Headaches – a top ten reason for seeking outpatient care
This description of headaches was made famous by Robert Ulrich’s Excedrin commercials almost twenty years ago, and echoes the continued all-encompassing pain suffered by many today.
Patients with headaches account for 9 million visits to primary care physicians annually, and among all outpatient visits, headache is listed as the number seven reason for seeking care. Over 45 million Americans suffer from some form of headache. Peak incidence of this condition strikes people in the most active and productive periods of their lives ages 25-55. Functionally, headaches have a devastating effect on quality of life. According to the RAND short form Quality of Life instrument, Migraine sufferers experience a quality of life inferior to other chronic conditions including arthritis, diabetes, back pain and depression.
We’re not talking simple Brain Freeze
Baskin Robbins has its 33 flavors of brain freeze and headaches alike come in a whopping 27 different varieties. To simplify these types are broken into three main types: (1) vascular (migraine), (2) tension-type and (3) traction and inflammatory. True vascular and inflammatory headaches are usually managed with medication and strategies to identify/modify triggers. A common subtype of the tension headache, cervicogenic headache often has a musculoskeletal component. The World Cervicogenic Headache Society defines this type as “referred pain perceived in any part of the head caused by a primary nociceptive source in the musculoskeletal tissues innervated by cervical nerves”. Symptom with this type of headache commonly begin in the neck and radiate into the head. Pain can be dull, a deep ache or severe and intense. Headaches may be present upon waking or begin or worsen throughout the day, especially with sustained neck postures. History of neck trauma may or may not be involved.

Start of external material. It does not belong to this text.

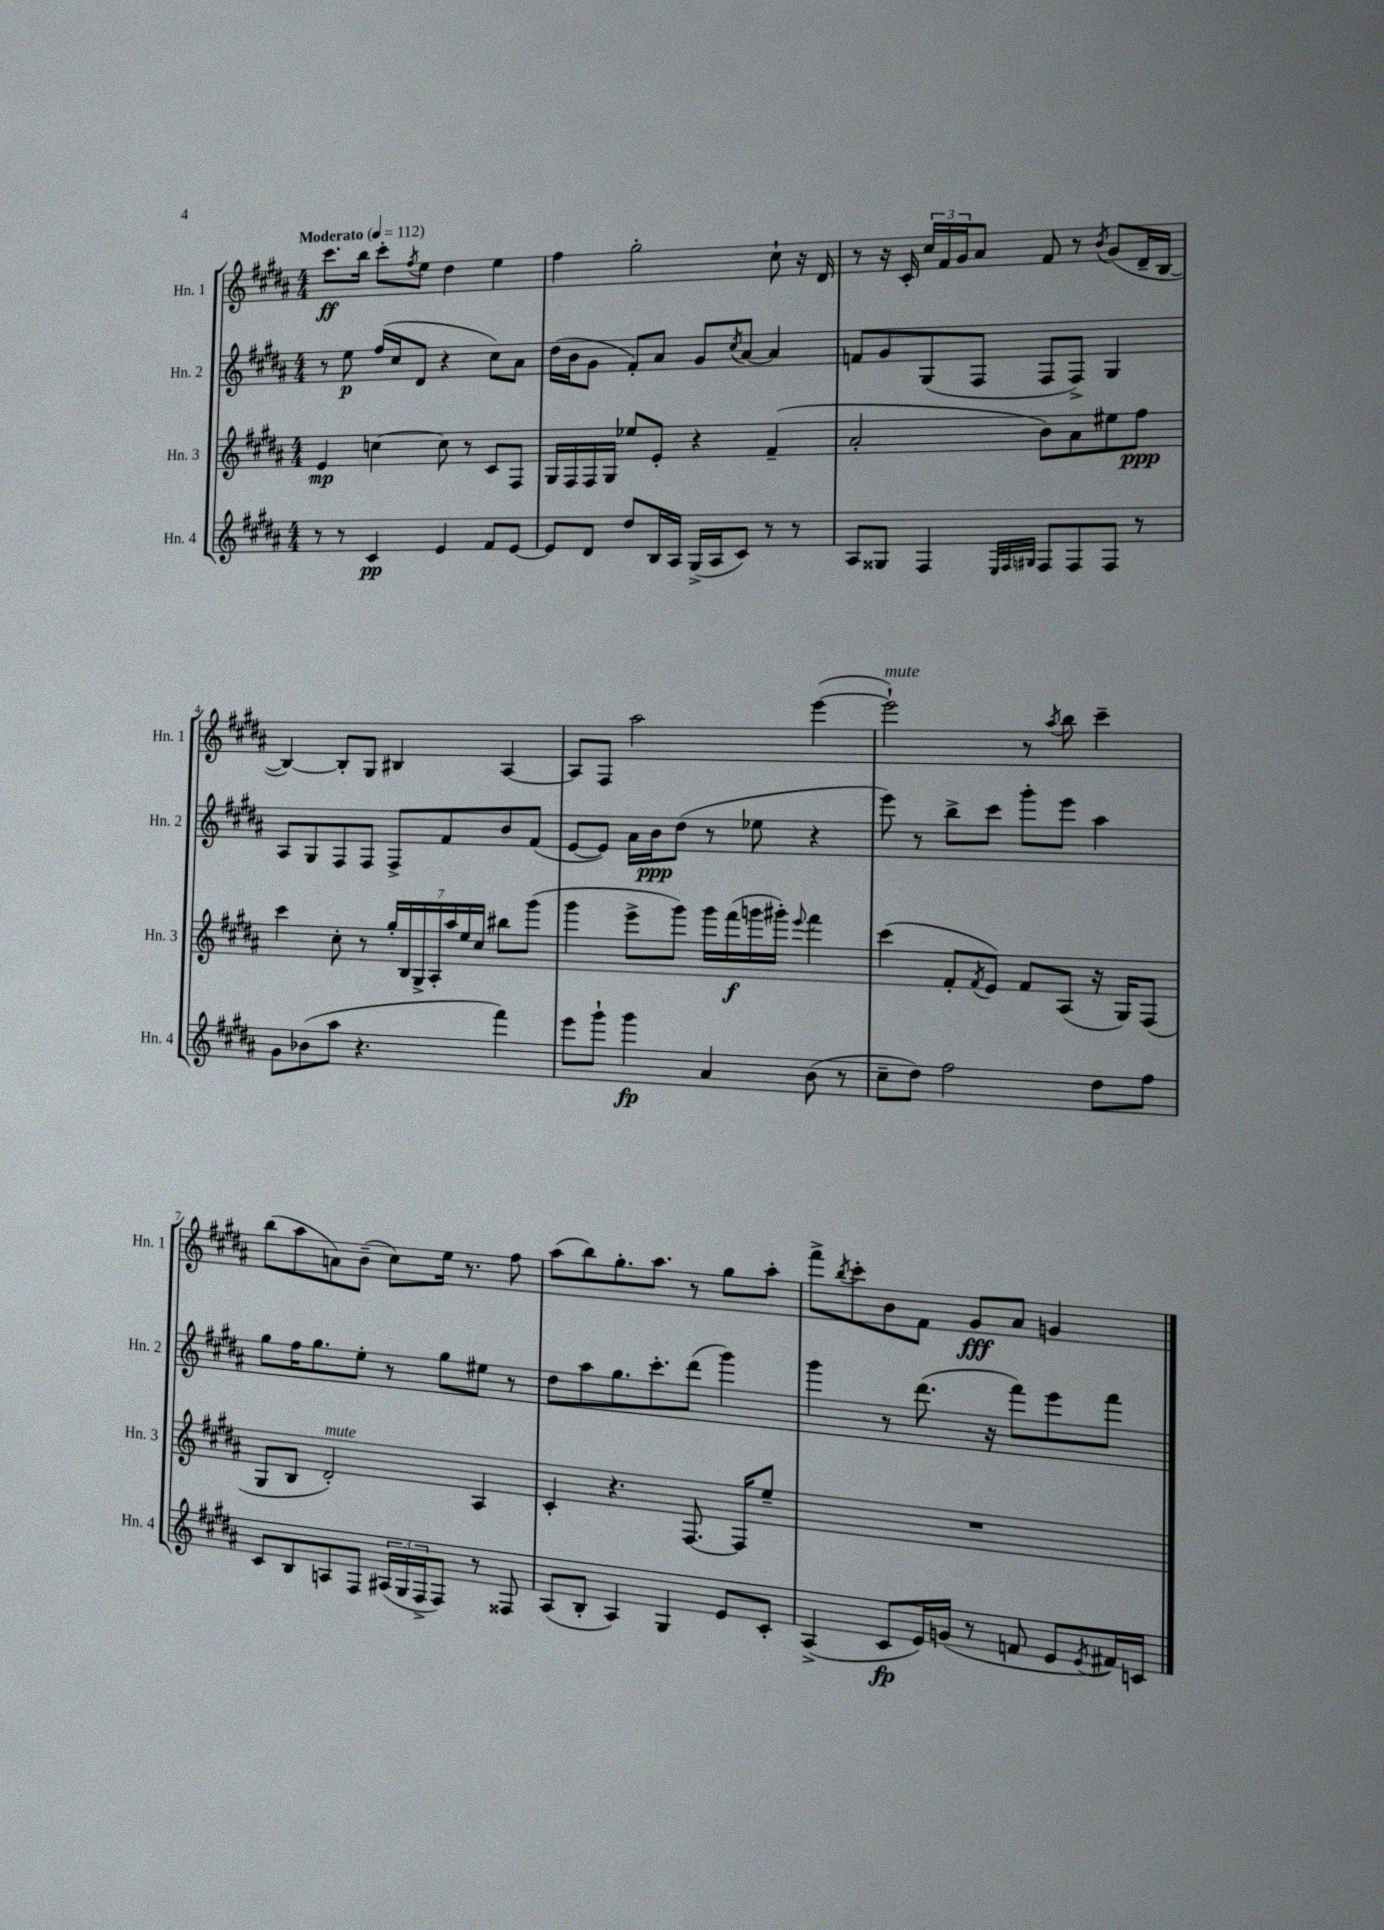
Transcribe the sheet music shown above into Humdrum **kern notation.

Sources of Pain/dysfunction
Cervical (neck) facet joints have been recognized as a source of cervicogenic headache. Specifically the upper three cervical segments are capable or referring pain into the neck, base
of the skull and temples. Manual therapy examination of mobility in the neck has been used to identify alterations in joint movement and reproduce head and neck pain. A study of this examination by Jull found it to be as accurate as a radiologically controlled diagnostic blocks in detecting symptomatic joints in the cervical spine. While muscle tightness has not been shown to be a strong feature of these headaches, decreased muscle strength and endurance are commonly associated with CGH.
The following Criteria was established by the International Headaches Society for the diagnosis of cervicogenic headache. All categories (A-D) must be met to make a diagnosis.
A. Pain is localized to the neck and occipital region and may project to forehead, orbital region, temples, vertex, and ears.
B. Pain is precipitated or aggravated by special neck movements or sustained neck posture.
C. At least one of the following:
a. Resistance to or limitation of passive neck movements
b. Changes in neck muscle contour, texture, tone, or response to active and passive stretching and contraction.
c. Abnormal tenderness of neck muscles
D. Radiological exam reveals at least one of
a. Movement abnormalities in flexion/extension
b. Abnormal posture
c. Fractures, congenital abnormalities, bone tumors, RA, other distinct pathology except spondylosis and osteochondrosis
Manual physical therapy of the cervical spine has been shown to be effective in relieving or reducing the occurrence of CGH. Following treatment, improvements were noted in headache frequency, duration, and intensity. Reduced need for pain medication has also been reported in the literature.